Se sentó en los escalones aunque su aspecto y su edad no acompañaran a un gesto así. Era noviembre y el frío intenso. Miró el reloj. Había llegado pronto. A los veinte minutos que faltaban para la hora acordada, tendría que añadirle otros tantos por el retraso con el que estaba seguro que llegaría.
Había cruzado la ciudad pensando en los más de veinte años transcurridos desde la última vez que se vieron. Parecía que nada había cambiado. En la plaza, las mismas terrazas, al fondo el puente. Desde ahí podía ver la puerta de la galería.
¿Existió 1986? La pregunta no necesitaba respuesta, sabía que existió, por eso estaba allí. Las primeras gotas de lluvia tapizaron el suelo, como entonces. Caminó con las manos en los bolsillos, el cuello encogido y cruzó la calle para sentarse a resguardo. Esperar a veces no tiene sentido, pero otras, cobra todo el del mundo, y dos minutos pueden transformarse en una vida entera. Ocupó una mesa dejando la puerta a su espalda; enfrente, un enorme ventanal desde el que veía con claridad las escaleras.
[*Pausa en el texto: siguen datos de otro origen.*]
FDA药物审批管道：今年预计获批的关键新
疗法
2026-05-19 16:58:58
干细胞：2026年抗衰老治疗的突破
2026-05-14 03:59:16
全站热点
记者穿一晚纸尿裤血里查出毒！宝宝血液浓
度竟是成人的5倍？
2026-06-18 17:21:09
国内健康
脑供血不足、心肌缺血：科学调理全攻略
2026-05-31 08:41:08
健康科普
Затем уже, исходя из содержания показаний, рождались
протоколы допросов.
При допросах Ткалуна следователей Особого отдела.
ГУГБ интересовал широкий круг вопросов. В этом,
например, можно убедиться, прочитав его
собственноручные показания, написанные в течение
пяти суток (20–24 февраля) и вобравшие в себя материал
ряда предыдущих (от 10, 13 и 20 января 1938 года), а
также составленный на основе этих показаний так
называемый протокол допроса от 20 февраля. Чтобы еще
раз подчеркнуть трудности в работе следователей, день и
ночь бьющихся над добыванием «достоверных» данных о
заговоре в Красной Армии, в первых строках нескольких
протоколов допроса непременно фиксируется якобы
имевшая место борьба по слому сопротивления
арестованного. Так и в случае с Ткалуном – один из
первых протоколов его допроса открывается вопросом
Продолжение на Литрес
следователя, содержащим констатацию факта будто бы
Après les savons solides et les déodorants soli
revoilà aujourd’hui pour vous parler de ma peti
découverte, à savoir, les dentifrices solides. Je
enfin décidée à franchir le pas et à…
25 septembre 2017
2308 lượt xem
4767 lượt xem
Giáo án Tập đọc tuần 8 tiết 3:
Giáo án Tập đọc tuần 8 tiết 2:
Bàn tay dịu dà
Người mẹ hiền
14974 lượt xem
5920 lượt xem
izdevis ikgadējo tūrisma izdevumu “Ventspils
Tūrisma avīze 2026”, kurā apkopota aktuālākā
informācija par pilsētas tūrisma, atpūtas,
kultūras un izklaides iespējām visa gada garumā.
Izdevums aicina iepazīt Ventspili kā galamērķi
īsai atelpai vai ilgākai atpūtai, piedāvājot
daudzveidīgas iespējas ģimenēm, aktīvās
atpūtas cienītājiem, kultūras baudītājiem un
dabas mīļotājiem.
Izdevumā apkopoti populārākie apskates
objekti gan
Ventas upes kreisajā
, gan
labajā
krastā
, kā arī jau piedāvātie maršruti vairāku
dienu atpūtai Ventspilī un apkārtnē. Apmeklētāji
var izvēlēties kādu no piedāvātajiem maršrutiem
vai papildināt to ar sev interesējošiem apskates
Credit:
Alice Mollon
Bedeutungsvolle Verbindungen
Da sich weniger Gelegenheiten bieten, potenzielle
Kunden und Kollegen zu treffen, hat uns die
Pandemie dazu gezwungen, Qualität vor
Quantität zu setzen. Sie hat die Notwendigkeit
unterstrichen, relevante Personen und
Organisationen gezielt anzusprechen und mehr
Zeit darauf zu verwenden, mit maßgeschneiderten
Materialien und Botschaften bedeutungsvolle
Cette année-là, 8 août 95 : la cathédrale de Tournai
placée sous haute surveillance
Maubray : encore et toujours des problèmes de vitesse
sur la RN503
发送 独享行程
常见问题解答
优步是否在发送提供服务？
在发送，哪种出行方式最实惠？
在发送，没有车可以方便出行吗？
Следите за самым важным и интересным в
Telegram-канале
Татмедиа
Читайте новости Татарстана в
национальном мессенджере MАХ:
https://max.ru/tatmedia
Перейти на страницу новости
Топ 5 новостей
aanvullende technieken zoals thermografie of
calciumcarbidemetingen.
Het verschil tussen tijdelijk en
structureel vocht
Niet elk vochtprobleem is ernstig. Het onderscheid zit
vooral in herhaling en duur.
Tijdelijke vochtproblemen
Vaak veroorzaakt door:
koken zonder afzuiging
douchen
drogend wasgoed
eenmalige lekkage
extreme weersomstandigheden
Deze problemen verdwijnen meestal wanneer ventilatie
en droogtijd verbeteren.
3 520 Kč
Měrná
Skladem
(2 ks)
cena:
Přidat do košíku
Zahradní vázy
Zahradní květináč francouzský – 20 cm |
Desde que el mundo es mundo, la simbología existe. No se le hizo extraño ver a aquella mujer que se apostaba en el primer escalón de aquella larga escalera. Un gorro de lana rojo, un abrigo oscuro, y las brazos apretados contra el pecho mirando a un lado y al otro de la calle. Sonrió pensando en que la imagen le era familiar. Los años se diluían esperando, tras una taza de café y el vaho tibio de un aliento que se quiebra. También él esperó a una mujer de gorro rojo.
No oyó la puerta, ni siquiera cuando se le acercó. Sólo escuchó que alguien preguntaba si por ahí pasó 1986 y sentía una mano sobre su espalda. Los dos revivían en un cuadro de Tiziano y en un libro de Platón.